Libur bukan sekadar jeda dari kerja atau rutinitas; ia adalah peristiwa batin. Di hari-hari biasa, kita hidup dalam daftar: target, tenggat, dan ekspektasi. Saat libur datang, daftar itu runtuh perlahan, digantikan oleh keinginan yang lama terpendam : membaca buku yang tak selesai, menyeduh kopi dengan sabar, menatap hujan tanpa perlu alasan. Kita belajar bahwa produktivitas bukan satu-satunya ukuran nilai diri. Ada kebajikan lain yang sering terabaikan: hadir sepenuhnya.
Di rumah, libur mengembalikan benda-benda ke fungsinya yang paling manusiawi. Meja makan menjadi tempat cerita, bukan sekadar transit. Kursi sudut kembali menjadi saksi lamunan. Jendela bukan lagi bingkai kota yang dilewati cepat, melainkan panggung kecil bagi cahaya pagi. Di sana, kita menyadari bahwa kebahagiaan kerap berdiam pada hal-hal yang tidak mengumumkan diri: tawa yang pecah tanpa rencana, sunyi yang menenangkan, dan rasa cukup yang tak perlu pembenaran.
Namun libur juga menguji kita. Tanpa jadwal, kita berhadapan dengan diri sendiri, dengan kebiasaan menunda, dengan kecemasan yang dulu tertutup kesibukan. Ada yang merasa hampa, seolah kehilangan kompas. Tapi justru di situlah libur bekerja paling jujur: ia membuka cermin. Ia mengajak kita bertanya, apa yang sebenarnya kita kejar?. Apa yang ingin kita rawat setelah libur usai?. Pertanyaan-pertanyaan itu tidak meminta jawaban cepat; ia cukup minta didengar.
Bagi sebagian orang, libur adalah perjalanan. Bukan semata berpindah tempat, melainkan berpindah sudut pandang. Laut mengajarkan kesabaran, gunung mengajarkan ketekunan, dan kota asing mengajarkan empati. Setiap langkah membawa pulang pelajaran yang tak bisa disimpan di koper, hanya di ingatan dan dalam sikap.

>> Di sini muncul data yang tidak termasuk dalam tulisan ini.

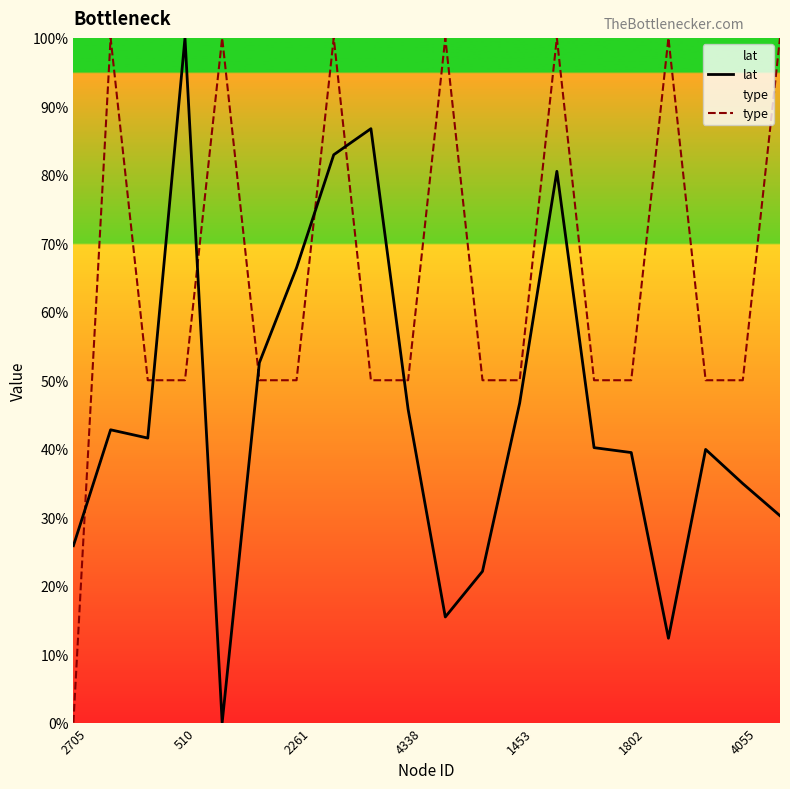

How many lines are shown in the chart?

2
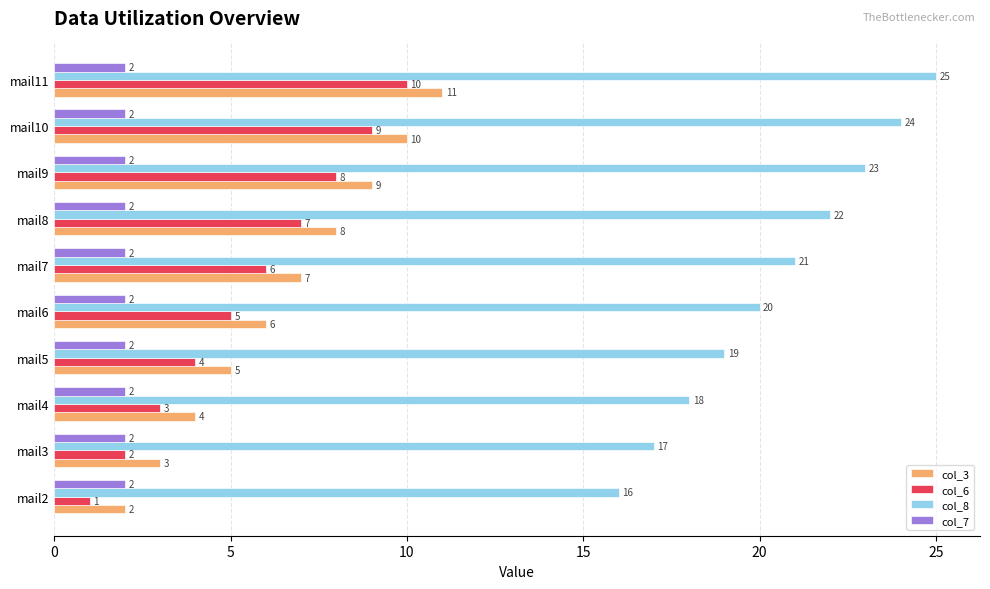

What is the total value across all series at mail10?

45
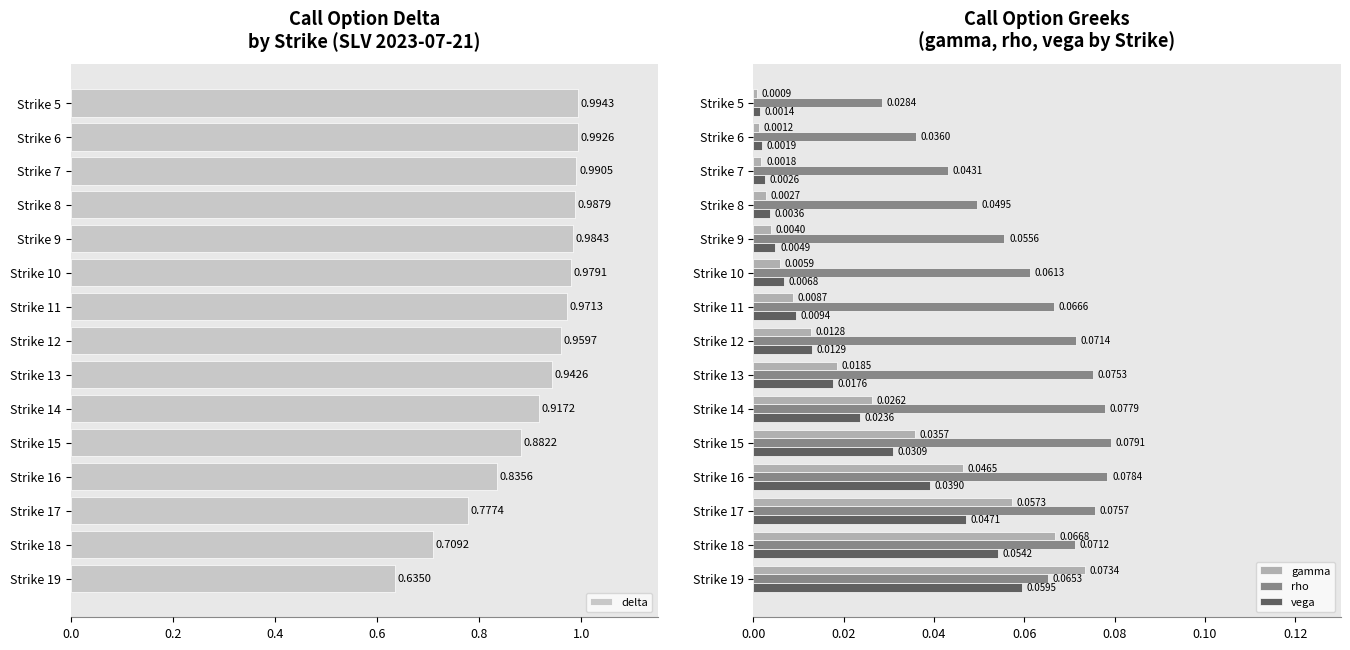

Is the value of vega at Strike 12 greater than the value of rho at Strike 16?

No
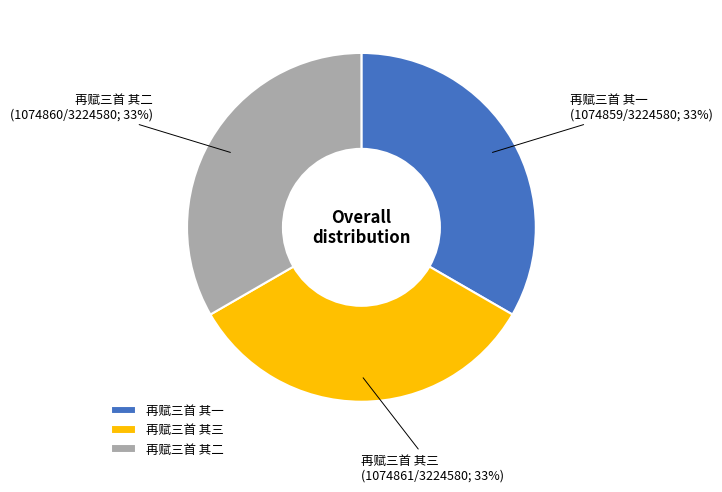

Combined, do 再赋三首 其三 and 再赋三首 其一 account for over 50%?

Yes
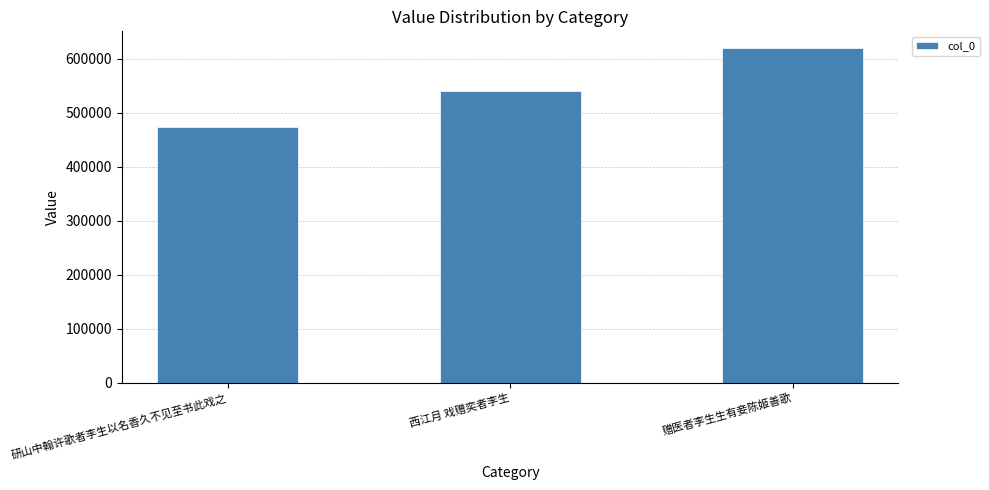

What is the ratio of the value at 赠医者李生生有妾陈姬善歌 to the value at 西江月 戏赠奕者李生?

1.1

Pada akhirnya, libur adalah seni mengelola kembali waktu. Bukan untuk menghabiskannya, melainkan untuk memulihkannya. Ia memberi kesempatan menyusun ulang ritme hidup, agar saat hari biasa kembali, kita tidak sekadar bergerak, tetapi melangkah dengan kesadaran. Libur yang baik tidak membuat kita lupa tanggung jawab, ia membuat kita kembali dengan alasan yang lebih jernih untuk bertanggung jawab.
Maka ketika libur tiba, biarkan ia terjadi sepenuhnya. Jangan buru-buru mengisinya dengan kebisingan baru. Dengarkan tubuh, sapa pikiran, dan rawat hubungan dengan sesama, dengan alam, dan dengan diri sendiri. Karena dari jeda yang dirawat, lahir energi yang bertahan lama.
“Almost everything will work again if you unplug it for a few minutes… including you.” (Anne Lamott)
Anonim, Penghujung pergantian hari, 23/12/2025.